Fri Feb 26 03:53:24 CET 2010

It's not really about keeping score :-), but once again I've compiled
a list of the top 20 posters to the tutor list for the last year. For
2009, the rankings are

2009 (7730 posts, 709 posters)
====
Alan Gauld 969 (12.5%)
Kent Johnson 804 (10.4%)
Dave Angel 254 (3.3%)
spir 254 (3.3%)
Wayne Watson 222 (2.9%)
bob gailer 191 (2.5%)
Lie Ryan 186 (2.4%)
David 127 (1.6%)
Emile van Sebille 115 (1.5%)
Wayne 112 (1.4%)
Sander Sweers 111 (1.4%)
Serdar Tumgoren 100 (1.3%)
Luke Paireepinart 99 (1.3%)
wesley chun 99 (1.3%)
W W 74 (1.0%)
Marc Tompkins 72 (0.9%)
A.T.Hofkamp 71 (0.9%)
Robert Berman 68 (0.9%)
vince spicer 63 (0.8%)
Emad Nawfal 62 (0.8%)

Alan, congratulations, you pulled ahead of me for the first time in
years! You posted more than in 2008, I posted less. Overall posts are
up from last year, which was the slowest year since I started
measuring (2003).

Thank you to everyone who asks and answers questions here!

The rankings are compiled by scraping the monthly author pages from
the tutor archives, using Beautiful Soup to extract author names. I
consolidate counts for different capitalizations of the same name but
not for different spellings. The script is below.

Kent

''' Counts all posts to Python-tutor by author'''
# -*- coding: latin-1 -*-
from datetime import date, timedelta
import operator, urllib2
from BeautifulSoup import BeautifulSoup

today = date.today()

for year in range(2009, 2010):
    startDate = date(year, 1, 1)
    endDate = date(year, 12, 31)
    thirtyOne = timedelta(days=31)
    counts = {}

    # Collect all the counts for a year by scraping the monthly author
archive pages
    while startDate < endDate and startDate < today:
        dateString = startDate.strftime('%Y-%B')
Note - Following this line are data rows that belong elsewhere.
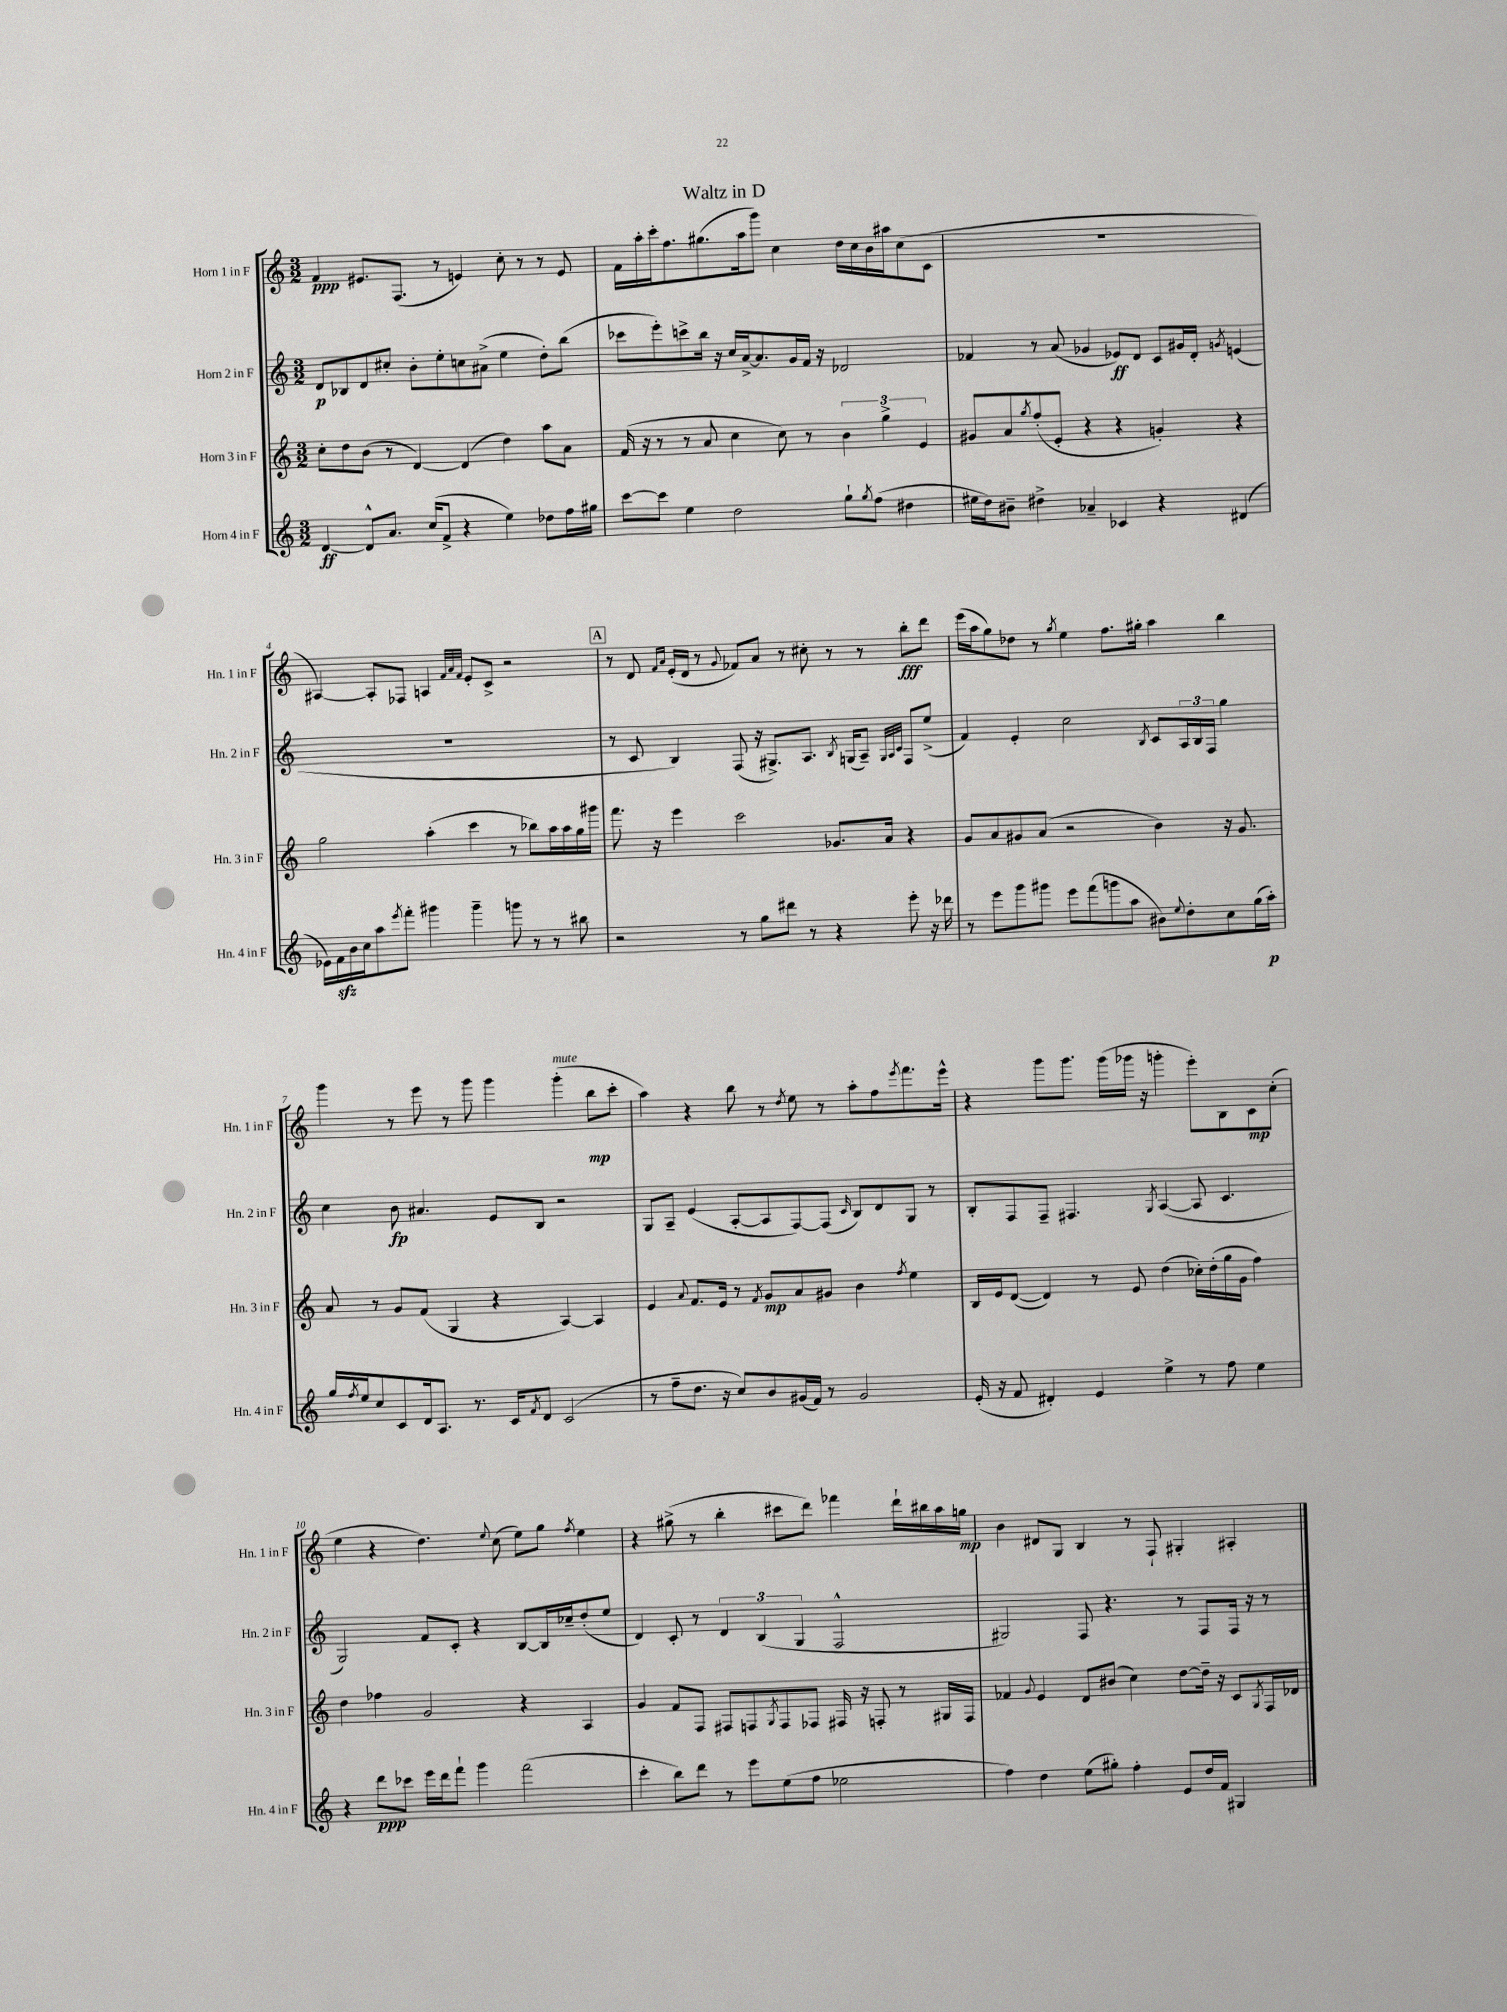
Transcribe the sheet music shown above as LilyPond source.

\header { title = "Waltz in D" }
<<
\new StaffGroup <<
\new Staff = "s0" \with { instrumentName = "Horn 1 in F" shortInstrumentName = "Hn. 1 in F" } {
    \clef treble \key c \major \numericTimeSignature \time 3/2
    f'4\ppp eis'8. f8.( r8 e'4) c''8-. r8 r8 e'8 |
    f'16 a''16-. c'''16-. f''8. gis''8.( a''16 g'''8) c''4 d''16 c''16 b'16 ais''16 c''8( c'8 |
    R1. |
    ais4~) ais8-. fes8 a4 \grace { f'32 a'32 f'32 } e'8-. c'8-> r2 |
    \mark \markup { \box "A" } r8 d'8 \grace { f'16 a'16 } e'16-.( d'16 r8 \appoggiatura { g'8 } fes'8) a'8 r8 cis''8-. r8 r8 b''8-.\fff d'''8 |
    e'''16( a''16 g''8) des''8 r8 \acciaccatura { g''8 } e''4 f''8. gis''16-. a''4 b''4 |
    g'''4 r8 e'''8 r8 g'''8 g'''4 g'''4-.^\markup { \italic "mute" }( b''8\mp c'''8-. |
    a''4) r4 b''8 r8 \acciaccatura { d''8 } e''8 r8 a''8-. f''8 \acciaccatura { e'''8 } f'''8. e'''16-^ |
    r4 g'''8 g'''8. g'''16( ges'''16 r16 g'''4-. e'''8-.) b8 c'8\mp c''8-.( |
    e''4 r4 d''4.) \appoggiatura { e''8 } c''8( e''8) g''8 \acciaccatura { f''8 } e''4 |
    r4 gis''8->( r8 b''4-. cis'''8 d'''8) fes'''4 d'''16-! bis''16 a''16 g''16\mp |
    b'4 dis'8 g8 b4 r8 f8-! gis4-. ais4-. \bar "|." |
}
\new Staff = "s1" \with { instrumentName = "Horn 2 in F" shortInstrumentName = "Hn. 2 in F" } {
    \clef treble \key c \major \numericTimeSignature \time 3/2
    d'8\p bes8 d'8 cis''8-. b'8-. e''8-. c''8 ais'8->( e''4 d''8-.) b''8( |
    ces'''8 e'''8-.) c'''8-> b''16 r16 c''16 a'16~-> a'8. g'16 f'16 r16 des'2 |
    fes'4 r8 a'8( ges'4 ees'8\ff) d'8 c'8 gis'16 d'16-. \acciaccatura { g'8 } e'4( |
    R1. |
    \mark \markup { \box "A" } r8 c'8 b4) f8( r16 gis8.->) a8. \acciaccatura { b8 } g16( a8--) \grace { g32 a32 c'32 } f8 e''8->( |
    f'4) e'4-. c''2 \acciaccatura { b8 } c'8 \tuplet 3/2 { a16 b16 f16 } g''4 |
    c''4 b'8\fp ais'4. e'8 b8 r2 |
    g8 a8-- e'4( a8~-. a8 f8~) f8( \grace { c'16 } b8) d'8 g8 r8 |
    b8-. f8 f8-- fis4. \acciaccatura { g8 } a4~( a8 c'4. |
    g2) f'8 c'8-. r4 b8~ b16 ces''16-- d''8-.( e''8 |
    d'4) c'8-. r8 \tuplet 3/2 { d'4 b4( g4 } f2-^ |
    gis2) f8 r4. r8 f8 f16 r16 r8 \bar "|." |
}
\new Staff = "s2" \with { instrumentName = "Horn 3 in F" shortInstrumentName = "Hn. 3 in F" } {
    \clef treble \key c \major \numericTimeSignature \time 3/2
    c''8-. d''8 b'8( r8 d'4~) d'4( d''4) a''8 a'8 |
    f'16( r16 r8 r8 a'8 c''4 c''8) r8 \tuplet 3/2 { b'4 g''4-> e'4 } |
    gis'8 a'8 \acciaccatura { g''8 } f''8-.( e'8-. r4 r4 g'4-.) r4 |
    g''2 a''4-.( c'''4 r8 bes''8) a''16 a''16 g''16 gis'''16 |
    \mark \markup { \box "A" } f'''8. r16 e'''4 c'''2 ges'8. a'16 r4 |
    g'8 a'8 gis'8 a'8( r2 b'4) r16 gis'8. |
    a'8 r8 g'8 f'8( g4 r4 a4~) a4 |
    e'4 \appoggiatura { a'8 } f'8. e'16 r8 \acciaccatura { f'8 } g'8\mp a'8 gis'8 b'4 \acciaccatura { f''8 } e''4 |
    b16 e'16 d'8~( d'4) r8 e'8 d''4( ces''16-.) d''16-.( g''16 g'16 f''4) |
    d''4 fes''4 g'2 r4 a4 |
    g'4 f'8 f8 fis8 f8 \acciaccatura { g8 } f8 fes8 fis16 r16 f8-. r8 gis16 f16 |
    fes'4 \appoggiatura { g'8 } e'4 d'8 bis'8( c''4) d''8~ d''16-- r16 c'8 \acciaccatura { g8 } f16 des'16 \bar "|." |
}
\new Staff = "s3" \with { instrumentName = "Horn 4 in F" shortInstrumentName = "Hn. 4 in F" } {
    \clef treble \key c \major \numericTimeSignature \time 3/2
    d'4~\ff d'8-^ a'8. c''16( f'8-> r4 e''4) des''8 f''16 gis''16 |
    c'''8~ c'''8 e''4 d''2 g''8-! \acciaccatura { g''8 } f''8( dis''4 |
    eis''16 d''16) bis'8-- dis''4-> aes'4-- ces'4 r4 dis'4( |
    ees'16) f'16\sfz b'16 c''16 a''8 \acciaccatura { e'''8 } f'''8-. gis'''4 gis'''4-- g'''8 r8 r8 bis''8 |
    \mark \markup { \box "A" } r2 r8 g''8 dis'''8 r8 r4 e'''8-. r16 des'''16 |
    r8 e'''8 g'''8 gis'''8 e'''8 f'''8( g'''8 a''8 bis'8) \appoggiatura { e''8 } d''8-. c''8 g''16( a''16-.\p) |
    g''16 \acciaccatura { f''8 } e''16 c''8 c'8 d'16 a8. r8. c'16 \acciaccatura { f'8 } d'8 c'2( |
    r8 f''8-- d''8. r16 c''8) b'8 gis'16( f'16) r8 gis'2 |
    e'16-.( r16 f'8 dis'4-.) e'4 e''4-> r8 f''8 e''4 |
    r4 d'''8\ppp ces'''8 e'''16 d'''16 f'''8-! g'''4 f'''2( |
    c'''4-. b''8) d'''8 r8 e'''8 e''8( f''8 ees''2 |
    f''4) d''4 e''8( gis''8-.) f''4-. e'8 d''16 f'16 gis4 \bar "|." |
}
>>
>>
        url = 'http://mail.python.org/pipermail/tutor/%s/author.html'
% dateString
        data = urllib2.urlopen(url).read()
        soup = BeautifulSoup(data)

        li = soup.findAll('li')[2:-2]

        for l in li:
            name = l.i.string.strip()
            counts[name] = counts.get(name, 0) + 1

        startDate += thirtyOne

    # Consolidate names that vary by case under the most popular spelling
    nameMap = dict() # Map lower-case name to most popular name

    # Use counts.items() so we can delete from the dict.
    for name, count in sorted(counts.items(),
key=operator.itemgetter(1), reverse=True):
       lower = name.lower()
       if lower in nameMap:
          # Add counts for a name we have seen already and remove the duplicate
          counts[nameMap[lower]] += count
          del counts[name]
       else:
          nameMap[lower] = name

    totalPosts = sum(counts.itervalues())
    posters = len(counts)

    print
    print '%s (%s posts, %s posters)' % (year, totalPosts, posters)
    print '===='
    for name, count in sorted(counts.iteritems(),
key=operator.itemgetter(1), reverse=True)[:20]:
        pct = round(100.0*count/totalPosts, 1)
        print '%s %s (%s%%)' % (name.encode('utf-8',
'xmlcharrefreplace'), count, pct)
    print